# Associator

In abstract algebra, the term associator is used in different ways as a measure of the nonassociativity of an algebraic structure.

## Ring theory

For a nonassociative ring or algebra $R$, the associator is the multilinear map $[\cdot,\cdot,\cdot] : R \times R \times R \to R$ given by

$[x,y,z] = (xy)z - x(yz).\,$

Just as the commutator measures the degree of noncommutativity, the associator measures the degree of nonassociativity of $R$. It is identically zero for an associative ring or algebra.

The associator in any ring obeys the identity

$w[x,y,z] + [w,x,y]z = [wx,y,z] - [w,xy,z] + [w,x,yz].\,$

The associator is alternating precisely when $R$ is an alternative ring.

The associator is symmetric in its two rightmost arguments when $R$ is a pre-Lie algebra.

The nucleus is the set of elements that associate with all others: that is, the n in R such that

$[n,R,R] = [R,n,R] = [R,R,n] = \{0\} \ .$

It turns out that any two of $([n,R,R],[R,n,R] , [R,R,n])$ being $\{0\}$ implies that the third is also the zero set.

## Quasigroup theory

A quasigroup Q is a set with a binary operation $\cdot : Q\times Q\to Q$ such that for each a,b in Q, the equations $a\cdot x = b$ and $y\cdot a = b$ have unique solutions x,y in Q. In a quasigroup Q, the associator is the map $(\cdot,\cdot,\cdot) : Q\times Q\times Q\to Q$ defined by the equation

$(a\cdot b)\cdot c=(a\cdot (b\cdot c))\cdot (a,b,c)$

for all a,b,c in Q. As with its ring theory analog, the quasigroup associator is a measure of nonassociativity of Q.

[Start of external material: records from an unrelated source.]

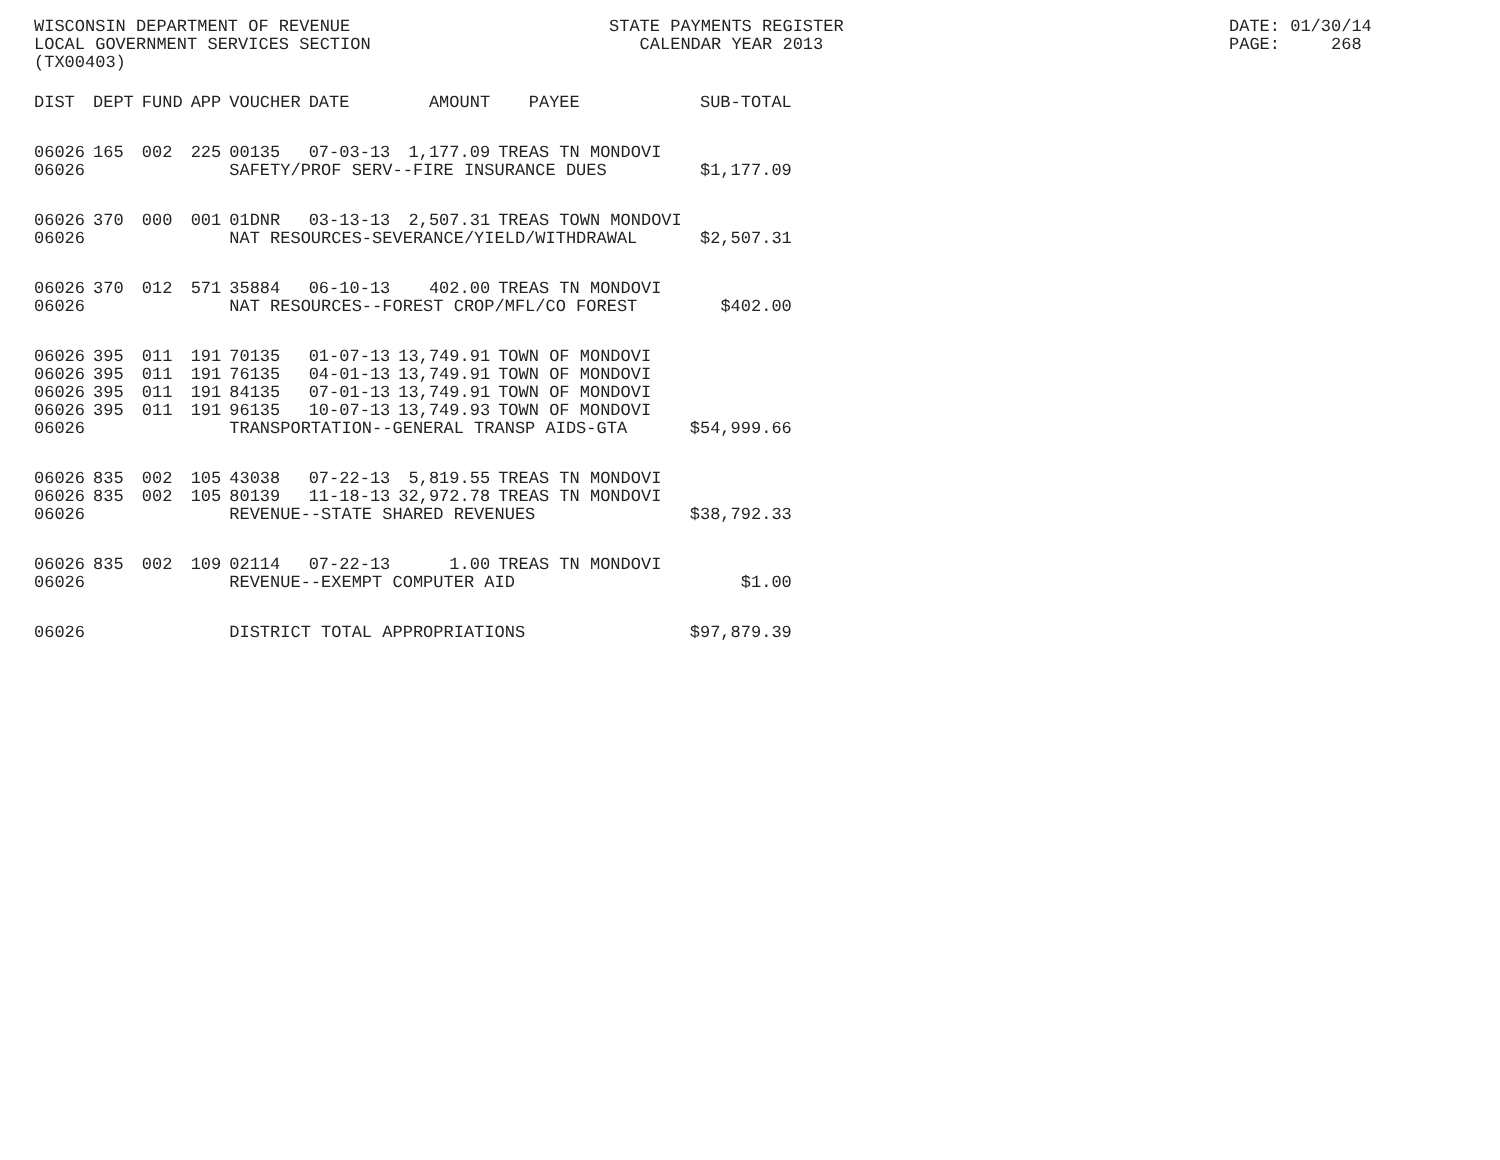WISCONSIN DEPARTMENT OF REVENUE LOCAL GOVERNMENT SERVICES SECTION (TX00403)
STATE PAYMENTS REGISTER CALENDAR YEAR 2013
DATE: 01/30/14 PAGE: 268
| DIST | DEPT | FUND | APP | VOUCHER | DATE | AMOUNT | PAYEE | SUB-TOTAL |
| --- | --- | --- | --- | --- | --- | --- | --- | --- |
| 06026 | 165 | 002 | 225 | 00135 | 07-03-13 | 1,177.09 | TREAS TN MONDOVI | |
| 06026 | | | | SAFETY/PROF SERV--FIRE INSURANCE DUES | | | | $1,177.09 |
| 06026 | 370 | 000 | 001 | 01DNR | 03-13-13 | 2,507.31 | TREAS TOWN MONDOVI | |
| 06026 | | | | NAT RESOURCES-SEVERANCE/YIELD/WITHDRAWAL | | | | $2,507.31 |
| 06026 | 370 | 012 | 571 | 35884 | 06-10-13 | 402.00 | TREAS TN MONDOVI | |
| 06026 | | | | NAT RESOURCES--FOREST CROP/MFL/CO FOREST | | | | $402.00 |
| 06026 | 395 | 011 | 191 | 70135 | 01-07-13 | 13,749.91 | TOWN OF MONDOVI | |
| 06026 | 395 | 011 | 191 | 76135 | 04-01-13 | 13,749.91 | TOWN OF MONDOVI | |
| 06026 | 395 | 011 | 191 | 84135 | 07-01-13 | 13,749.91 | TOWN OF MONDOVI | |
| 06026 | 395 | 011 | 191 | 96135 | 10-07-13 | 13,749.93 | TOWN OF MONDOVI | |
| 06026 | | | | TRANSPORTATION--GENERAL TRANSP AIDS-GTA | | | | $54,999.66 |
| 06026 | 835 | 002 | 105 | 43038 | 07-22-13 | 5,819.55 | TREAS TN MONDOVI | |
| 06026 | 835 | 002 | 105 | 80139 | 11-18-13 | 32,972.78 | TREAS TN MONDOVI | |
| 06026 | | | | REVENUE--STATE SHARED REVENUES | | | | $38,792.33 |
| 06026 | 835 | 002 | 109 | 02114 | 07-22-13 | 1.00 | TREAS TN MONDOVI | |
| 06026 | | | | REVENUE--EXEMPT COMPUTER AID | | | | $1.00 |
| 06026 | | | | DISTRICT TOTAL APPROPRIATIONS | | | | $97,879.39 |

## Higher-dimensional algebra

In higher-dimensional algebra, where there may be non-identity morphisms between algebraic expressions, an associator is an isomorphism

$a_{x,y,z} : (xy)z \mapsto x(yz).$

## Category theory

In category theory, the associator expresses the associative properties of the internal product functor in monoidal categories.